THE PEACEMAKER, which came out in 1997, is a really well-executed film, from cinematography to editing to score. We don't see the principal actors until around 16 minutes into the movie, but even those first 16 minutes suck you in (as it details the hijacking of the train). The film is very solid with the action pieces, with the feel of the thing leaning more towards Tom Clancy than Ian Fleming. Clooney demonstrates his action chops, doing his best clenched square jaw bit in this movie. And the word is he did most of his own stunts. The Clooney mannerisms are still there, but kinda tamped down by the testosterone and this implacable edginess he this time brings to the table. I really buy him in his role of action hero with a bite.
Regarding Nicole Kidman, it just goes to show that, every once in a while, even the most accomplished actresses yearn to rest up and have fun with an undemanding part. She's basically slumming as Dr. Julia Kelly (and kicking around a mostly solid American accent), but I'm thinking there aren't that many actresses out there who can deliver the same level of intelligence and depth. Let's be honest, there really isn't anything new to the two lead characters. And yet Clooney and Kidman's sheer screen presence manages to keep your eyeballs glued to the movie. That adversarial heat they have going on between them doesn't hurt, either. Surprisingly - and I'm actually thankful for this - romance doesn't rear its beautiful head until the very end, and then it's only an inkling of the thing.
Action-wise, no complaints. THE PEACEMAKER is a well-oiled engine, hitting all the expected beats.

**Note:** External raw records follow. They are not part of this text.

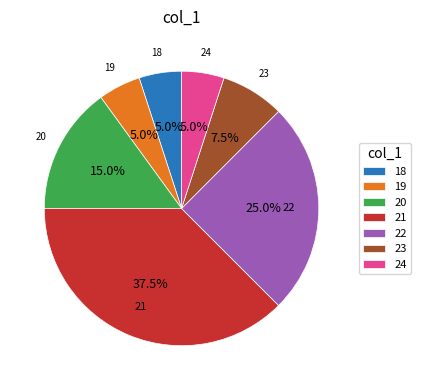

Combined, do 20 and 23 account for over 50%?

No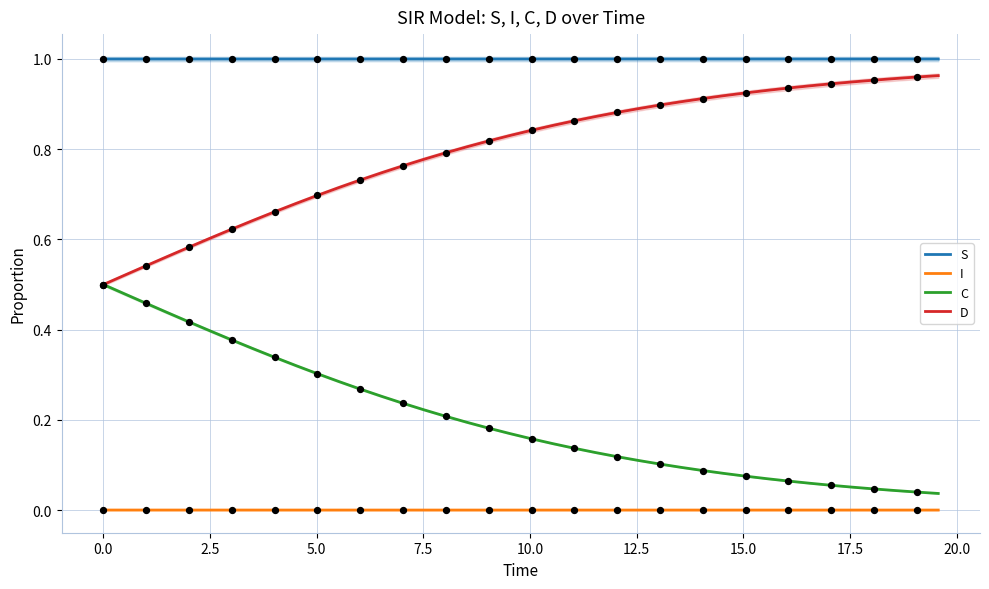

Which series contains the lowest Y value?

I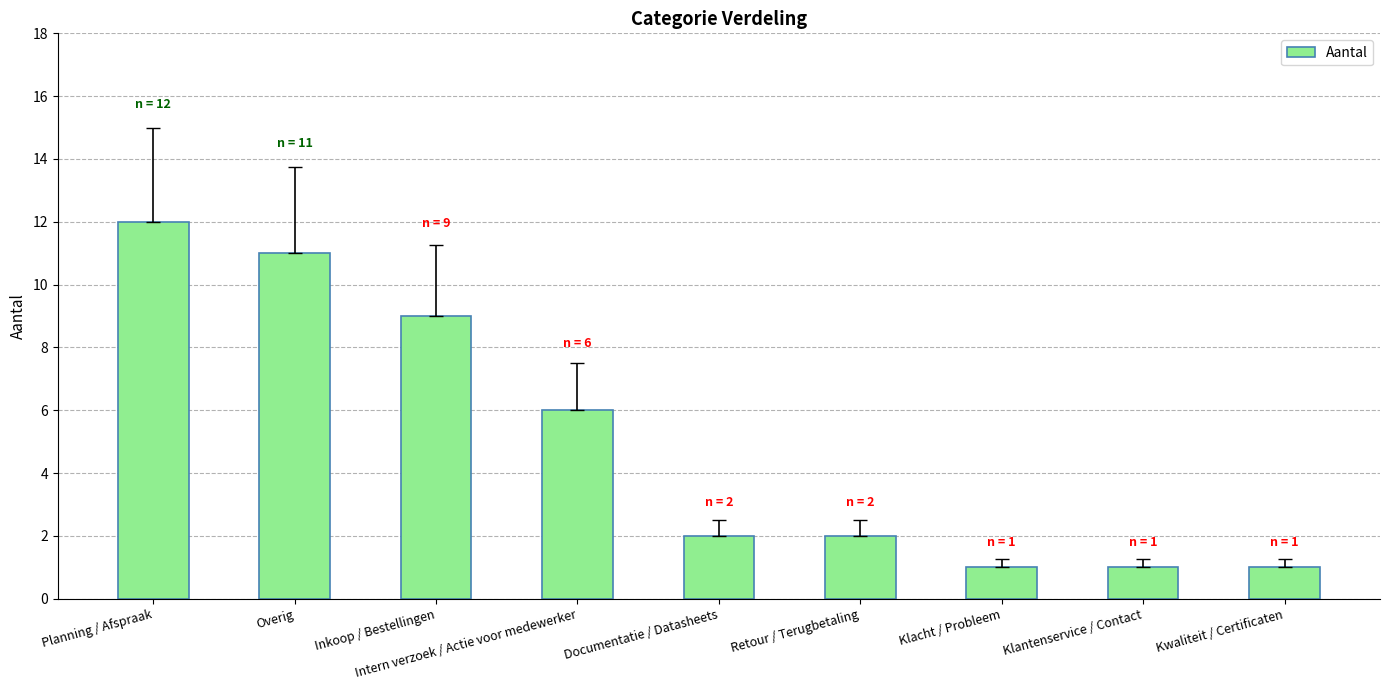

Is it true that the value at Inkoop / Bestellingen is 9?

True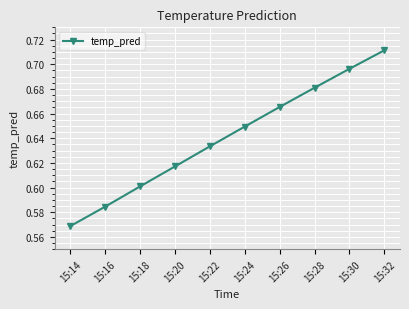

Where is the data nearest to the value 0?

15:14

There's foreshadowing in Dr. Kelly's statement to Devoe whilst on a plane to Vienna: "I'm not afraid of the man who wants ten nuclear warheads, Colonel. I'm terrified of the man who only wants one." Devoe and his military troops manage to wrest back all but one of the atomic warheads. As it turns out, the last half of the film is devoted to tracking down the last nuclear bomb. The movie climaxes with a frantic manhunt in New York and that old chestnut, the ticking timebomb. But, before that, there's some globe-hopping, exciting chases, Clooney mistreating a truck shipping executive, a callback to unfriendly American-Soviet relations, and Clooney taking charge and putting it down hard on punks trying to take down civilization.
The dvd's special features are kinda skimpy: Stunt Footage - basically, we're shown the stunts followed by the finished film footage on two sequences: the car chase in Vienna and Clooney jumping car to car in New York; the teaser & trailer; Cast & Crew bios; Production Notes; and the "From the Cutting Room Floor" segment - 3 minutes of interview snippets with Kidman and Director Mimi Leder, as well as several outtakes. So, yeah, skimpy.
Granted, there isn't much levity in this film, but I just had to smile when Devoe and Kelly learn that the password to access a German bad guy's computer turns out to be... "Hasselhoff." So, really, the only grouses I have are that the villain is tedious and the somber cutaways to Bosnia serve to slow down the pace. Overall, I really like this film. It works as a slam-bang action thriller and demonstrates that, even when in low brow, common denominator stuff like THE PEACEMAKER, quality will out. George Clooney and Nicole Kidman are quality; they're bullet proof, baby.
It's not thrilling to me. 
2008-12-08 - The acting is okay but the movie is not thrilling to me. The action scenes are so so. Overall, it's not interesting.